Fig. 1. Control cells. The cells have an elongated shape and grow as filaments. The bright lines separating cells, prominent in the retardance image, are cross walls. Note the relatively uniform appearance of the wall that is in face view (in focus). Also note that the overall brighness of various cells differ between the two imaging modes.

Well, the drug does a number on the wall. The rather uniform deployment of cellulose is turned topsy-turvy (Fig. 1, 2). The images from retardance and polarized fluorescence are qualitatively similar, but differ in detail. I am not sure how I can quantify this or even if I will. That wiping out the microtubules causes cellulose deposition to go nuts is really no surprise. It would be interesting to see quantitatively how close (or not) the two imaging modes agree. The effects of the drug were less severe on day 1 and that might be worth quantifying.
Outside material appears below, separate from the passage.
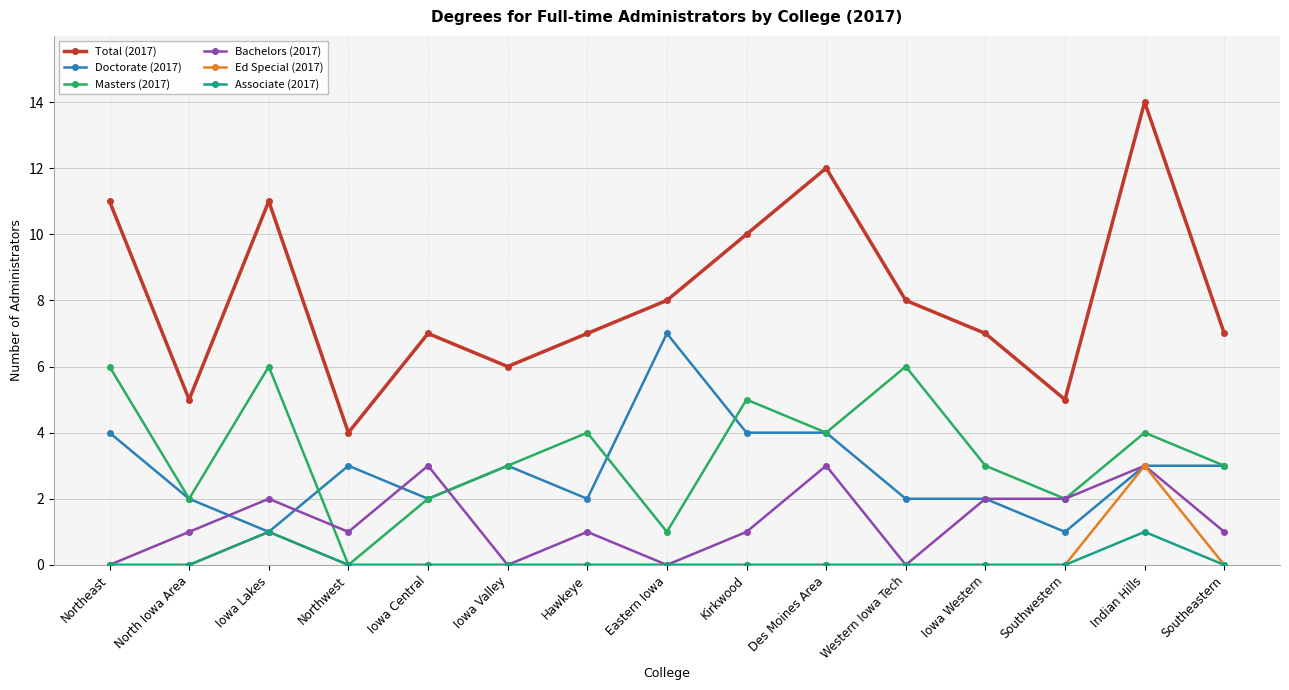

True or false: Bachelors (2017) and Masters (2017) cross at least once.

True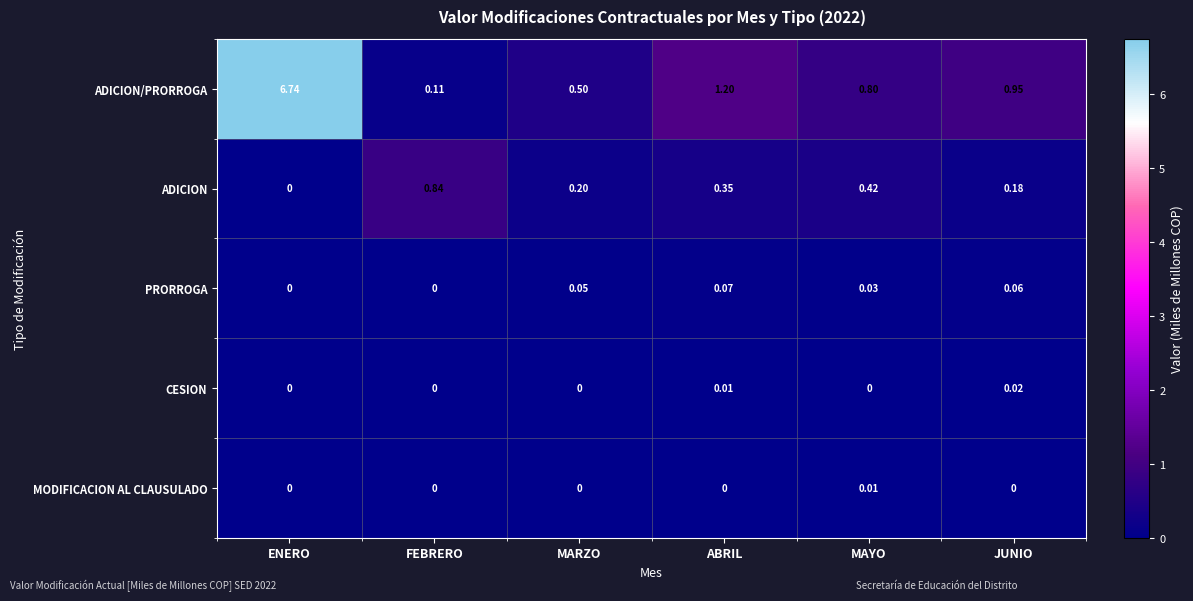

Which series has the widest spread of values?

ADICION/PRORROGA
Figure 2. Cells treated with 3 µM propyzamide for 3 days. Note the loss of uniformity of the cell wall in face view (in focus) and the spherical shape. Again the details of the images differ between the imaging modes. On this post, this image appears at slightly lower magnification than Figure 1. 

But the key experiment, for the future, will be to use a lower level of drug, one that causes some cell swelling but does not turn the cells into beach balls. There will be some microtubules present, exerting some influence over the cellulose–but what exactly? I just might have to figure out how to do this at home!